### [YOUR ASSIGNMENT]
Report every line of the records that includes the word "lines".

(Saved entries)

-----

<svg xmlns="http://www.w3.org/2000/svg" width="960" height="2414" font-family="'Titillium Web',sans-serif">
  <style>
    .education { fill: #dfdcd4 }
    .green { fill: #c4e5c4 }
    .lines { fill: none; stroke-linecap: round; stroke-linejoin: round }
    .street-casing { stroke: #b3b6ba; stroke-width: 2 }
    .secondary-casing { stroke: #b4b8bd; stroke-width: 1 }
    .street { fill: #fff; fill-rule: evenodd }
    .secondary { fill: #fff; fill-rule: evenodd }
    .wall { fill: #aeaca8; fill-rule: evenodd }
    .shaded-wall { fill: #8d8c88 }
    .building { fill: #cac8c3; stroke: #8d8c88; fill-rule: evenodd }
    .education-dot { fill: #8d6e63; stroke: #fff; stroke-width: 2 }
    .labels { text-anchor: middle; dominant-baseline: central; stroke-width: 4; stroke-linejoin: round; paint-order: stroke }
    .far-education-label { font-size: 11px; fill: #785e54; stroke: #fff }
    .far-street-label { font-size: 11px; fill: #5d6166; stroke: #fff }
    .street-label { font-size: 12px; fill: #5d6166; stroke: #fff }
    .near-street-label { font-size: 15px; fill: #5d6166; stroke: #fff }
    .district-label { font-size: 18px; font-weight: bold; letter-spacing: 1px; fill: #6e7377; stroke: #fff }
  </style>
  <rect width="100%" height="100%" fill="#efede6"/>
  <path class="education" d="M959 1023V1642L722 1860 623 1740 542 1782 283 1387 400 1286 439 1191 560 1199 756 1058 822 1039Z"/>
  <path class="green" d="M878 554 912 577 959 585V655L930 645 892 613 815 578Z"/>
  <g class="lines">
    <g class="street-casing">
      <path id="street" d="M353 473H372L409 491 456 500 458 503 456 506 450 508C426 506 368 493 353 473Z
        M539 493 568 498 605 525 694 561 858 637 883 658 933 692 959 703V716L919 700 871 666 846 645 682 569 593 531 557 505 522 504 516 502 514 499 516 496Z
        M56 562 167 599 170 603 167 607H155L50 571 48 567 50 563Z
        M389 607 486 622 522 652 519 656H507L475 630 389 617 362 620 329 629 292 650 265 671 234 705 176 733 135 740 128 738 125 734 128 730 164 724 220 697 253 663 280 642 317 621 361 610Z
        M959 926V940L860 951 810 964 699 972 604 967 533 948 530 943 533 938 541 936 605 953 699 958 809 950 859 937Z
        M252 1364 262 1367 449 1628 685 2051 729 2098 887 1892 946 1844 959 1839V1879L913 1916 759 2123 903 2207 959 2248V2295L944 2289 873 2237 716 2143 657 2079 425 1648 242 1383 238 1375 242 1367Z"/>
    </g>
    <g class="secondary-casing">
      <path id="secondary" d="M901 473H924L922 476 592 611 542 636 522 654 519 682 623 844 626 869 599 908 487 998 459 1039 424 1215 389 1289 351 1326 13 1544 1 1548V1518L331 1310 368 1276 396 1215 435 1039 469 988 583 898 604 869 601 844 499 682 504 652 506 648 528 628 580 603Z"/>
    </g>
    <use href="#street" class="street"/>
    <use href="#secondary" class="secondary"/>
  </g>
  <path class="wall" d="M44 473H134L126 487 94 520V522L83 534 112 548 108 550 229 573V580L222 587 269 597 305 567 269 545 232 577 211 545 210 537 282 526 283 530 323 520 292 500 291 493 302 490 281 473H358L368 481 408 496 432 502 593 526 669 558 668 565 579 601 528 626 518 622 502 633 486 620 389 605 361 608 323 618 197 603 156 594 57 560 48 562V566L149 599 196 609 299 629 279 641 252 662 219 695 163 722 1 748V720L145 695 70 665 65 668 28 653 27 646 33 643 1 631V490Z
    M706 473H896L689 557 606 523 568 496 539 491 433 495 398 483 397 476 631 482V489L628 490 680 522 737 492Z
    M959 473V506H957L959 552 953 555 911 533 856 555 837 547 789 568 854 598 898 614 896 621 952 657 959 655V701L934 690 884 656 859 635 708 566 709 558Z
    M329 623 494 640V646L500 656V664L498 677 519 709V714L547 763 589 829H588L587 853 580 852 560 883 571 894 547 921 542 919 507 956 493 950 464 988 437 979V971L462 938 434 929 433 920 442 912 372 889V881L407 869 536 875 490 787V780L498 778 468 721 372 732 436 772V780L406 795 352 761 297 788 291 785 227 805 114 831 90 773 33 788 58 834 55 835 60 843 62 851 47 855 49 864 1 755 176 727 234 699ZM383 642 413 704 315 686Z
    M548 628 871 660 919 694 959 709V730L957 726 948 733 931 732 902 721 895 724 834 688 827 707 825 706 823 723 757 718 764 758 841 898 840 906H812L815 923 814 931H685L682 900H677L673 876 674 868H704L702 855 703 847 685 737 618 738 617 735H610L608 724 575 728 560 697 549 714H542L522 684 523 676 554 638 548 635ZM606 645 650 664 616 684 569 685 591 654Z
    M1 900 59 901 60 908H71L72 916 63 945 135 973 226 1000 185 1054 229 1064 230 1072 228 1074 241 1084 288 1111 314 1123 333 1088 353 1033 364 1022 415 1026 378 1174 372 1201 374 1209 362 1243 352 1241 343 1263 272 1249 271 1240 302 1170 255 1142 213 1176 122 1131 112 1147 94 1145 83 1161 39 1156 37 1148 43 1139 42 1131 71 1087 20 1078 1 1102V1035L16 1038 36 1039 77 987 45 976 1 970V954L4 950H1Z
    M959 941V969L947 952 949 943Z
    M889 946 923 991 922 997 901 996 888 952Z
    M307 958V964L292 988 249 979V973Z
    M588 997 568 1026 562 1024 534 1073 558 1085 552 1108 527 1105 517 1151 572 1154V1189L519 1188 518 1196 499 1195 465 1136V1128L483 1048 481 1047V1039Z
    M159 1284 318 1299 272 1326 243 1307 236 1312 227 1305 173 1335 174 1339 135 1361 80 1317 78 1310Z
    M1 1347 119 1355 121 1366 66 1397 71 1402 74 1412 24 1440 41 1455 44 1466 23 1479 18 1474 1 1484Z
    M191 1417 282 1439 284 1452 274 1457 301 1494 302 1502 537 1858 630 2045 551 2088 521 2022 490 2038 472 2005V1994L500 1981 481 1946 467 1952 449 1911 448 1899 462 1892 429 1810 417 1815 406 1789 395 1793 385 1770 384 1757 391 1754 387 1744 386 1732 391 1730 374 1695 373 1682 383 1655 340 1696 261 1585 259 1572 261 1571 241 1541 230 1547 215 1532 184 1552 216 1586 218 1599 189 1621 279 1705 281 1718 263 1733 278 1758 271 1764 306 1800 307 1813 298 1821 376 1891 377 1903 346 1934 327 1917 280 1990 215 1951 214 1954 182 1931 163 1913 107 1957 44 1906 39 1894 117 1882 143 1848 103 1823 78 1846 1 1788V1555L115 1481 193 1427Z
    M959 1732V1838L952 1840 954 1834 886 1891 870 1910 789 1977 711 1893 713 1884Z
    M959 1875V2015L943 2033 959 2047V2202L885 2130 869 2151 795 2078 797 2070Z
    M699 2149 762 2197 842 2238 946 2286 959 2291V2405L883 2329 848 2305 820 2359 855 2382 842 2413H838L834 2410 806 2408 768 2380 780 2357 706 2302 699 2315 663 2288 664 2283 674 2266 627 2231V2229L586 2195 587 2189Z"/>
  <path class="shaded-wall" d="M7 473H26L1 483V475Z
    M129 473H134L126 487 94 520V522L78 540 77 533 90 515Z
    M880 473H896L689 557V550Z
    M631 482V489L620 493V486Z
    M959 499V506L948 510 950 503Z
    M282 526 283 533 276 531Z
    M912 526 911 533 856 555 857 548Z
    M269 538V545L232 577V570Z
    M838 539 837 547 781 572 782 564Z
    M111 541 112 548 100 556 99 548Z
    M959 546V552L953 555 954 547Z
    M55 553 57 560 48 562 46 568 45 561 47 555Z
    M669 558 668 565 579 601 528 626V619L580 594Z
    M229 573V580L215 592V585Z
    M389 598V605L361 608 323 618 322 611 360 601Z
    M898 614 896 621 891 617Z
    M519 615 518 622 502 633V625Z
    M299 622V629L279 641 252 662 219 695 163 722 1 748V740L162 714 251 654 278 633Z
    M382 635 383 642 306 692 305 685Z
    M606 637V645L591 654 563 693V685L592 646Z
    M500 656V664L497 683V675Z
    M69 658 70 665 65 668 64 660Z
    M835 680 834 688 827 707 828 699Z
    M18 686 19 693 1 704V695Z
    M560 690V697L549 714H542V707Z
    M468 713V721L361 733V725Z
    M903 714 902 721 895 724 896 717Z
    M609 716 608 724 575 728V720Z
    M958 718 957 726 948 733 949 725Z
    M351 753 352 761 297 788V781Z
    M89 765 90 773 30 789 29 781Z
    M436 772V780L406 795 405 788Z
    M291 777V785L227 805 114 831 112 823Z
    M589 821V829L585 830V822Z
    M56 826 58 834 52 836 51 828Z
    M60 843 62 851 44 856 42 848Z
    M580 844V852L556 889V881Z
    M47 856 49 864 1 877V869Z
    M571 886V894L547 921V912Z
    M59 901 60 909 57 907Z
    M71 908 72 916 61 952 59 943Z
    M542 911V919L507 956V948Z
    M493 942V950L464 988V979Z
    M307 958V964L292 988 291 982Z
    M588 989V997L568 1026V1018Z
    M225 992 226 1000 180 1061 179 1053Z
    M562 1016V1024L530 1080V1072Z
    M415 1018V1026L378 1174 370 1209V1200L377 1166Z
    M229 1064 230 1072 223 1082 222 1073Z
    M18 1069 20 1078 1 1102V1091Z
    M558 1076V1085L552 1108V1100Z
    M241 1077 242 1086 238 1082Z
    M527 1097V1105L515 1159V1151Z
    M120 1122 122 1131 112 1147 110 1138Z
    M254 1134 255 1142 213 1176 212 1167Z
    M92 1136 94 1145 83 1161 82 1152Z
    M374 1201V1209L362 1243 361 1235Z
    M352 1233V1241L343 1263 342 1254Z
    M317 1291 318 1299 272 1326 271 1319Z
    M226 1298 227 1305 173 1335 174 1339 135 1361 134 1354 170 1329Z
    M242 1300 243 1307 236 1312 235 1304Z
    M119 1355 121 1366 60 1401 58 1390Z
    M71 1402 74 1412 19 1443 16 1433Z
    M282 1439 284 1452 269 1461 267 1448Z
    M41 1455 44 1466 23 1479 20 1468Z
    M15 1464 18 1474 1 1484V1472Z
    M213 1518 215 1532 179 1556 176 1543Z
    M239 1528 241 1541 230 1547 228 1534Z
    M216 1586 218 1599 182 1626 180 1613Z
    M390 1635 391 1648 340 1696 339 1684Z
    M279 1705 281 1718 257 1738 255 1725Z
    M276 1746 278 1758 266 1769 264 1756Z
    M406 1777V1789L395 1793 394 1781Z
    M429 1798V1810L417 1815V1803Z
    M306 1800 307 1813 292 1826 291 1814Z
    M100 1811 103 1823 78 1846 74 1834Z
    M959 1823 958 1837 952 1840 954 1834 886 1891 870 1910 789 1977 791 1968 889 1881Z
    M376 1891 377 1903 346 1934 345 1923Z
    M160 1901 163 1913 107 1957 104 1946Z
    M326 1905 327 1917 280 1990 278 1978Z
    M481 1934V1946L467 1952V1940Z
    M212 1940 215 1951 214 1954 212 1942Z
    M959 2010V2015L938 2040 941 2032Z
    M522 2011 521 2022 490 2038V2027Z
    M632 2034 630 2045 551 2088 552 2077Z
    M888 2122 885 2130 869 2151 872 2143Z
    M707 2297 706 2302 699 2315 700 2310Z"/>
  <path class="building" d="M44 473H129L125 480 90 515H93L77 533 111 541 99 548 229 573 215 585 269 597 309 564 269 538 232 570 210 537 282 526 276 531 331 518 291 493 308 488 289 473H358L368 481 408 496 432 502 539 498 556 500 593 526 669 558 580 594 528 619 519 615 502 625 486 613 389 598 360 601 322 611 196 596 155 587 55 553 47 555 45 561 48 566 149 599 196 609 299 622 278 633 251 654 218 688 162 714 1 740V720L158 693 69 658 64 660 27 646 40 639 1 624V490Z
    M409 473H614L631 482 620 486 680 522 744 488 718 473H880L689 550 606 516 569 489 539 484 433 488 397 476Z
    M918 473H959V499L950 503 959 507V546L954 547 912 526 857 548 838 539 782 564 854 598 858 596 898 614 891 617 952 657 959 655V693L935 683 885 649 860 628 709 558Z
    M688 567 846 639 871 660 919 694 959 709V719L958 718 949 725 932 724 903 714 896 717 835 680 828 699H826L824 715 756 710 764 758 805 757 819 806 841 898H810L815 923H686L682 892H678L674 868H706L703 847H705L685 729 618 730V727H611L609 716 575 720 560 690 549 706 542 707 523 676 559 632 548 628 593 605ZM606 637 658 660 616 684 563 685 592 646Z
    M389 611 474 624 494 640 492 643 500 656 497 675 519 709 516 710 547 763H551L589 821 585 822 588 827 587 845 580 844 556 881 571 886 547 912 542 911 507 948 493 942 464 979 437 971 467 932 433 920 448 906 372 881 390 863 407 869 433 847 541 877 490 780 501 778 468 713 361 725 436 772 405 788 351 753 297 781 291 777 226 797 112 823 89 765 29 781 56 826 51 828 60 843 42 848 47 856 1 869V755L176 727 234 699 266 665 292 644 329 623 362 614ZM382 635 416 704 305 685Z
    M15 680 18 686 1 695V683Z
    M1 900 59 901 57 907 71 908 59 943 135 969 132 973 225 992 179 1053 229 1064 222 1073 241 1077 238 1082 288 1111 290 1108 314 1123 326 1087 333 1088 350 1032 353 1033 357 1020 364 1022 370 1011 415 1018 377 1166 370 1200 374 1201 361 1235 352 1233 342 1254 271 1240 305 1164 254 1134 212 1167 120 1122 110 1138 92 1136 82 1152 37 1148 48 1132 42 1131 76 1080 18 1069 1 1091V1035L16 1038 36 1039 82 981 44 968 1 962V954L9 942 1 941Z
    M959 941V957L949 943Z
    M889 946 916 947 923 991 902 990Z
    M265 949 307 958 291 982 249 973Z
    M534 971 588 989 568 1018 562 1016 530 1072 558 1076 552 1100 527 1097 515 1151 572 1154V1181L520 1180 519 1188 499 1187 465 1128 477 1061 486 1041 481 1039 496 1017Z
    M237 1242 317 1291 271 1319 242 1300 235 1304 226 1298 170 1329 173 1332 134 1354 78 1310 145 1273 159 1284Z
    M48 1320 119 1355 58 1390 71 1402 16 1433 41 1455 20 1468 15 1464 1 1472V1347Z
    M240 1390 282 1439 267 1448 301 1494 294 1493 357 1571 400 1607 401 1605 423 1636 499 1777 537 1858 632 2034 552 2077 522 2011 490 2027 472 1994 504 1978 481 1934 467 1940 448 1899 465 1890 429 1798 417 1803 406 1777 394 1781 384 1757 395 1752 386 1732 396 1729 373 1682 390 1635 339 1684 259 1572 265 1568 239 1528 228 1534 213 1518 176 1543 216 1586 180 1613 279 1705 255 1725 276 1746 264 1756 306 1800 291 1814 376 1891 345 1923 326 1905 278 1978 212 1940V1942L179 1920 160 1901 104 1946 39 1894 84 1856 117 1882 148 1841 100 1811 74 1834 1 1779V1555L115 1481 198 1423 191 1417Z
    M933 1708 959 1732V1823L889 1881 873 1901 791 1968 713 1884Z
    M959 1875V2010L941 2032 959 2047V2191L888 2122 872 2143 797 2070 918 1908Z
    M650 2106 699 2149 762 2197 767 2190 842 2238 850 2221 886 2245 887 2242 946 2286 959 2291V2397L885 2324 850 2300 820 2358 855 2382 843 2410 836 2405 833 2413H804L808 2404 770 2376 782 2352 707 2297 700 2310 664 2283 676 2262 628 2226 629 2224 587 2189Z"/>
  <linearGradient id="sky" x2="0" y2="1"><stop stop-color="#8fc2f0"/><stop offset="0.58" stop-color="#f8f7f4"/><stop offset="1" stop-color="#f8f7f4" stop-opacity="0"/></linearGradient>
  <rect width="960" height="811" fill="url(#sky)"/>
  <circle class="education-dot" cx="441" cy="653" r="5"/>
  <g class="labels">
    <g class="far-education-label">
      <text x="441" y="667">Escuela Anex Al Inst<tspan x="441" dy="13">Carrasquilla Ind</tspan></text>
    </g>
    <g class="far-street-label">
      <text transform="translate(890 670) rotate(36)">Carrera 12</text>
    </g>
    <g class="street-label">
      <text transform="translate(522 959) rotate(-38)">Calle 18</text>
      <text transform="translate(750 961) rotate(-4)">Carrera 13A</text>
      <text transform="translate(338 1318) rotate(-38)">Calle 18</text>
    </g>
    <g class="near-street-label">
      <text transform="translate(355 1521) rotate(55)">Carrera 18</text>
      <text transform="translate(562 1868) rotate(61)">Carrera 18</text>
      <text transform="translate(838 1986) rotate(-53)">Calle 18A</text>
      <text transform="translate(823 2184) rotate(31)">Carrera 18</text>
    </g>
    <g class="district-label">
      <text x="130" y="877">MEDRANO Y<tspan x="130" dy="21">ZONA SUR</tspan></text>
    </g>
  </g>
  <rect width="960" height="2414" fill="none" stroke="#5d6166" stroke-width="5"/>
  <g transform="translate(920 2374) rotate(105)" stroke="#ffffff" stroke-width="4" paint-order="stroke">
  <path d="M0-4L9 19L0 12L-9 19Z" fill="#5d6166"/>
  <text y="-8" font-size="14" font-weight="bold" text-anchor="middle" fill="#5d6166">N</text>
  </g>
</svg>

-----

### [WRITTEN RESPONSE]
    .lines { fill: none; stroke-linecap: round; stroke-linejoin: round }
  <g class="lines">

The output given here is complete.